The Bottom Line
This is a wonderful, inspiring book with fabulous pictures and complex, intriguing recipes - but not a good book for beginners. This is a great book to look to for inspiration. Take the recipes and use them as inspiration for your own scent & color combinations.
Pros
- Thorough and detailed basic information on tools, ingredients and scents
- Wonderful (and inspiring) pictures of the soaps
- Very interesting and unique recipes using all natural ingredients
- Great instructions/recipes for soap, bath bombs AND massage melts
- "Bath Bombes" recipes and variations are great
Cons
- Uses a number of rare, hard to find, or just plain expensive ingredients in recipes
- She recommends mixing soap at temperatures far higher than I recommend
- She recommends hand mixing the soap - no mixers or stick blenders
- Book is oddly expensive - far higher than its original publisher price
- Recipes are inconsistent in their use of weights and volume measures
Description
- Good, standard, well illustrated list of tools and equipment - (though no mixers or stick blenders!)
- She includes some odd base oils (chocolate & pumpkin) & some expensive ones (rosehip & borage)
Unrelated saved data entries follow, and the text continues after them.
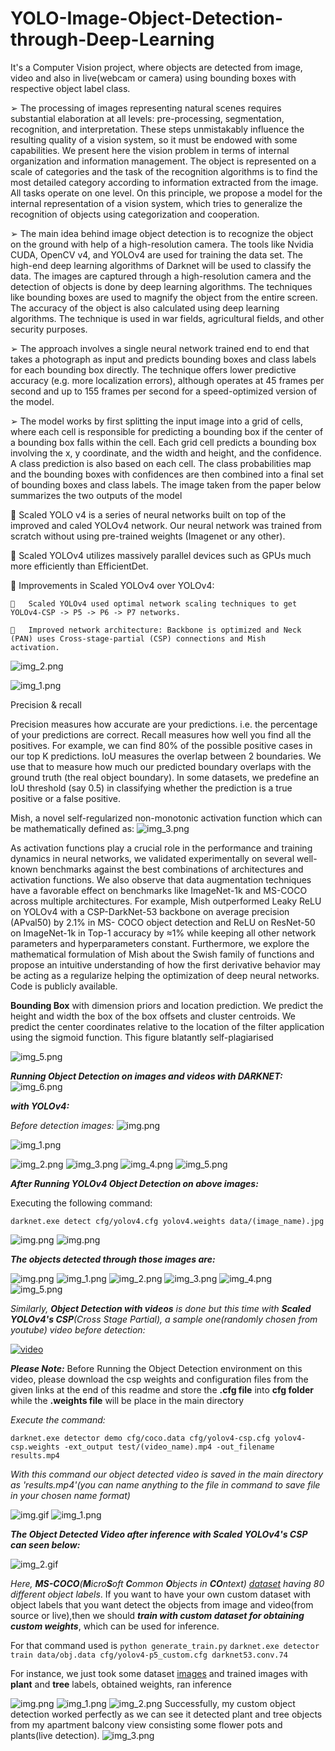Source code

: # YOLO-Image-Object-Detection-through-Deep-Learning
It's a Computer Vision project, where objects are detected from image, video and also in live(webcam or camera) using bounding boxes with respective object label class.  

➢	The processing of images representing natural scenes requires substantial elaboration at all levels: pre-processing, segmentation, recognition, and interpretation. These steps unmistakably influence the resulting quality of a vision system, so it must be endowed with some capabilities. We present here the vision problem in terms of internal organization and information management. The object is represented on a scale of categories and the task of the recognition algorithms is to find the most detailed category according to information extracted from the image. All tasks operate on one level. On this principle, we propose a model for the internal representation of a vision system, which tries to generalize the recognition of objects using categorization and cooperation.

➢	The main idea behind image object detection is to recognize the object on the ground with help of a high-resolution camera. The tools like Nvidia CUDA, OpenCV v4, and YOLOv4 are used for training the data set. The high-end deep learning algorithms of Darknet will be used to classify the data. The images are captured through a high-resolution camera and the detection of objects is done by deep learning algorithms. The techniques like bounding boxes are used to magnify the object from the entire screen. The accuracy of the object is also calculated using deep learning algorithms. The technique is used in war fields, agricultural fields, and other security purposes.

➢	The approach involves a single neural network trained end to end that takes a photograph as input and predicts bounding boxes and class labels for each bounding box directly. The technique offers lower predictive accuracy (e.g. more localization errors), although operates at 45 frames per second and up to 155 frames per second for a speed-optimized version of the model.

➢	The model works by first splitting the input image into a grid of cells, where each cell is responsible for predicting a bounding box if the center of a bounding box falls within the cell. Each grid cell predicts a bounding box involving the x, y coordinate, and the width and height, and the confidence. A class prediction is also based on each cell. The class probabilities map and the bounding boxes with confidences are then combined into a final set of bounding boxes and class labels. The image taken from the paper below summarizes the two outputs of the model

	Scaled YOLO v4 is a series of neural networks built on top of the improved and caled YOLOv4 network. Our neural network was trained from scratch without using pre-trained weights (Imagenet or any other).

	Scaled YOLOv4 utilizes massively parallel devices such as GPUs much more efficiently than EfficientDet.

	Improvements in Scaled YOLOv4 over YOLOv4:

    	Scaled YOLOv4 used optimal network scaling techniques to get YOLOv4-CSP -> P5 -> P6 -> P7 networks.

    	Improved network architecture: Backbone is optimized and Neck (PAN) uses Cross-stage-partial (CSP) connections and Mish    activation.

![img_2.png](Darknet_YOLOv4/data/readme_data/src/img_2.png)

![img_1.png](Darknet_YOLOv4/data/readme_data/src/img_1.png)


Precision & recall


Precision measures how accurate are your predictions. i.e. the percentage of your predictions are correct. Recall measures how well you find all the positives. For example, we can find 80% of the possible positive cases in our top K predictions.
IoU measures the overlap between 2 boundaries. We use that to measure how much our predicted boundary overlaps with the ground truth (the real object boundary). In some datasets, we predefine an IoU threshold (say 0.5) in classifying whether the prediction is a true positive or a false positive.


Mish, a novel self-regularized non-monotonic activation function which can be mathematically defined as:
 ![img_3.png](Darknet_YOLOv4/data/readme_data/src/img_3.png)

As activation functions play a crucial role in the performance and training dynamics in neural networks, we validated experimentally on several well-known benchmarks against the best combinations of architectures and activation functions. We also observe that data augmentation techniques have a favorable effect on benchmarks like ImageNet-1k and MS-COCO across multiple architectures. For example, Mish outperformed Leaky ReLU on YOLOv4 with a CSP-DarkNet-53 backbone on average precision (APval50) by 2.1% in MS- COCO object detection and ReLU on ResNet-50 on ImageNet-1k in Top-1 accuracy by ≈1% while keeping all other network parameters and hyperparameters constant. Furthermore, we explore the mathematical formulation of Mish about the Swish family of functions and propose an intuitive understanding of how the first derivative behavior may be acting as a regularize helping the optimization of deep neural networks. Code is publicly available.

**Bounding Box** with dimension priors and location prediction. We predict the height and width the box of the box offsets and cluster centroids. We predict the center coordinates relative to the location of the filter application using the sigmoid function. This figure blatantly self-plagiarised
 
![img_5.png](Darknet_YOLOv4/data/readme_data/src/img_5.png)

**_Running Object Detection on images and videos with DARKNET:_**![img_6.png](Darknet_YOLOv4/data/readme_data/src/img_6.png)

**_with YOLOv4:_**

_Before detection images:_
![img.png](Darknet_YOLOv4/data/mumbai-india.jpg)

![img_1.png](Darknet_YOLOv4/data/kolkata2.jpg)

![img_2.png](Darknet_YOLOv4/data/kolkata.jpg)
![img_3.png](Darknet_YOLOv4/data/hyderabad_traffic.jpg)
![img_4.png](Darknet_YOLOv4/data/zoo_park.jpg)
![img_5.png](Darknet_YOLOv4/data/person.jpg)

**_After Running YOLOv4 Object Detection on above images:_**

Executing the following command:

`darknet.exe detect cfg/yolov4.cfg yolov4.weights data/(image_name).jpg`

![img.png](Darknet_YOLOv4/data/readme_data/command_prompt.jpg)
![img.png](Darknet_YOLOv4/data/readme_data/command_prompt2.jpg)


**_The objects detected through those images are:_**

![img.png](Darknet_YOLOv4/results/predictions_mumbai-india.jpg)
![img_1.png](Darknet_YOLOv4/results/predictions_kolkata2.jpg)
![img_2.png](Darknet_YOLOv4/results/predictions_kolkata.jpg)
![img_3.png](Darknet_YOLOv4/results/predictions_hyderabad_traffic.jpg)
![img_4.png](Darknet_YOLOv4/results/predictions.jpg)
![img_5.png](Darknet_YOLOv4/results/predictions_person.jpg)

_Similarly, **Object Detection with videos** is done but this time with **Scaled YOLOv4's CSP**(Cross Stage Partial), a sample one(randomly chosen from youtube) video before detection:_

[![video](Darknet_YOLOv4/test/video.gif)](https://user-images.githubusercontent.com/63163043/147474939-f9870252-9627-48b9-9c55-96f40189b3b2.mp4)

**_Please Note:_** Before Running the Object Detection environment on this video, please download the csp weights and configuration files from the given links at the end of this readme and store the **.cfg file** into **cfg folder** while the **.weights file** will be place in the main directory

_Execute the command:_

`darknet.exe detector demo cfg/coco.data cfg/yolov4-csp.cfg yolov4-csp.weights -ext_output test/(video_name).mp4 -out_filename results.mp4`

_With this command our object detected video is saved in the main directory as 'results.mp4'(you can name anything to the file in command to save file in your chosen name format)_

![img.gif](Darknet_YOLOv4/results/terminal.gif)
![img_1.png](Darknet_YOLOv4//data/readme_data/terminal.jpg)

**_The Object Detected Video after inference with Scaled YOLOv4's CSP can seen below:_**

![img_2.gif](Darknet_YOLOv4/results/video_detections.gif)

_Here, **MS-COCO**(**M**icro**S**oft **C**ommon **O**bjects in **CO**ntext) [dataset](Darknet_YOLOv4/data/coco.names) having 80 different object labels_. If you want to have your own custom dataset with object labels that you want detect the objects from image and video(from source or live),then we should **_train with custom dataset for obtaining custom weights_**, which can be used for inference.

For that command used is
`python generate_train.py`
`darknet.exe detector train data/obj.data cfg/yolov4-p5_custom.cfg darknet53.conv.74`

For instance, we just took some dataset [images](https://storage.googleapis.com/openimages/web/index.html) and trained images with **plant** and **tree** labels, obtained weights, ran inference 

![img.png](Darknet_YOLOv4/data/readme_data/terminal.jpg)
![img_1.png](Darknet_YOLOv4/data/readme_data/terminal2.jpg)
![img_2.png](Darknet_YOLOv4/data/readme_data/terminal3.jpg)
Successfully, my custom object detection worked perfectly as we can see it detected plant and tree objects from my apartment balcony view consisting some flower pots and plants(live detection).
![img_3.png](Darknet_YOLOv4/data/readme_data/custom-detection.jpg)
- Superb listing of botanical herbs, spices and flowers used in soap making and herbal infusions
- Wonderful, thorough description of essential oils - she really knows her stuff here
- Each scent section has 7 or 8 soap recipes along with a bath bomb, massage melt and a "liquid soap" recipe.
Guide Review - Soap Making Book Review
I came across "Making Scented Soap" by Linda Hamblen one day at the library. What first caught my eye was that she uses the British spelling for "Bath Bombes." As I looked through the book, I was intrigued by the combination of recipes, the diversity of ingredients and the wonderful combinations of color and scents. The aim of "Making Scented Soap" is to take "natural aromas and combine them with the traditional craft of cold processed soap making, creating an array of beautiful and aromatic herbals soaps." If anything, her soaps are indeed beautiful.
The book starts with an overview of:
- Tools & Equipment
- Base Oils
- Botanicals
- Essential Oils
The recipes are the really stellar part of this book.They are divided into five chapters - floral, citrus, herbal, spicy, and woody - the five basic scent categories by which perfume is described. Each section has 11 or 12 great recipes with superb photos.